1. A method for controlling the air-fuel ratio in an internal combustion engine, comprising the steps of:

detecting cooling liquid temperature of the engine and comparing the liquid temperature to a preset value, and repeating detection of the liquid temperature if the liquid temperature is less than the preset value until the liquid temperature is equal to or greater than the preset value;

detecting whether a fuel feedback control starts and returning to the cooling liquid temperature detection step if the fuel feedback control is not started;

sensing the presence of predetermined learning control conditions and returning to the cooling liquid temperature detection step if the predetermined learning control conditions do not exist; and

sensing whether or not air-fuel ratio learning has been conducted at least N times or more in all learning zones, where N is an integer, and if all learning zones contain the appropriate air-fuel ratio learning, then controlling first and second purge valves, and if the air-fuel ratio learning has not been conducted at least the appropriate number of times, applying a forced learning control to the engine.

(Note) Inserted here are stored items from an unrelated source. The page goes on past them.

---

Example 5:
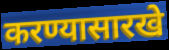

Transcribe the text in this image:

करण्यासारखे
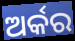
ଅର୍କର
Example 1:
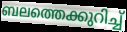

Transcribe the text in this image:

ബലത്തെക്കുറിച്ച്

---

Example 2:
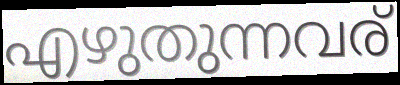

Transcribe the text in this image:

എഴുതുന്നവര്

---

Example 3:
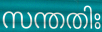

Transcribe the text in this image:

സന്തതിഃ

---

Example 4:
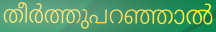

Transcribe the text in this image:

തീർത്തുപറഞ്ഞാൽ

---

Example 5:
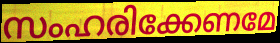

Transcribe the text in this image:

സംഹരിക്കേണമേ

2. The method according to claim 1, wherein the forced learning control further comprises the steps of:

forcibly executing the air-fuel ratio learning control;

detecting whether a predetermined certain time has elapsed, and returning to the air-fuel ratio learning control step until such time has elapsed.

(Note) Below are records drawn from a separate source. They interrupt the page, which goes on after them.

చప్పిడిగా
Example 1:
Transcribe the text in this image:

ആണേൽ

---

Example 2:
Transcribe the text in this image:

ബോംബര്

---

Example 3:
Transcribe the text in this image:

3. The method according to claim 2, wherein, upon completion of the predetermined certain time, purge control of the engine occurs.

4. An apparatus for controlling the air-fuel ratio in an internal combustion engine of a vehicle wherein a purge control is made for controlling the amount of purge to be fed to an intake system of the engine and a learning control for the air-fuel ratio is performed using an air-fuel ratio learning value while taking into account individual differences of components associated with the engine, the apparatus including a control means which sets air-fuel ratio learning execution counters in a plurality of learning zones, said counters judging whether an air-fuel learning has been executed in an air-fuel ratio learning value storage map based on engine revolution and engine load, and said control means executes a forced learning control with the amount of purge as a fixed value in the case where the air-fuel ratio learning has not been executed at least a preset number of times in all of the learning zones with the air-fuel ratio learning execution counters set therein.

5. An apparatus according to claim 4, wherein said forced learning control is continued until any one of the following conditions is satisfied: a) a certain time elapsing from the time when the forced learning control was started, b) an integrated amount of air reaching a preset value, c) an integrated amount of load reaching a preset value, and d) an integrated injection volume reaching a preset value.

6. An apparatus according to claim 4, wherein said control means executes the purge control with the amount of purge not set at a fixed value even when in a single travel of the vehicle the air-fuel ratio learning is not performed the preset number of times in all of the learning zones with said air-fuel ratio learning execution counters set therein.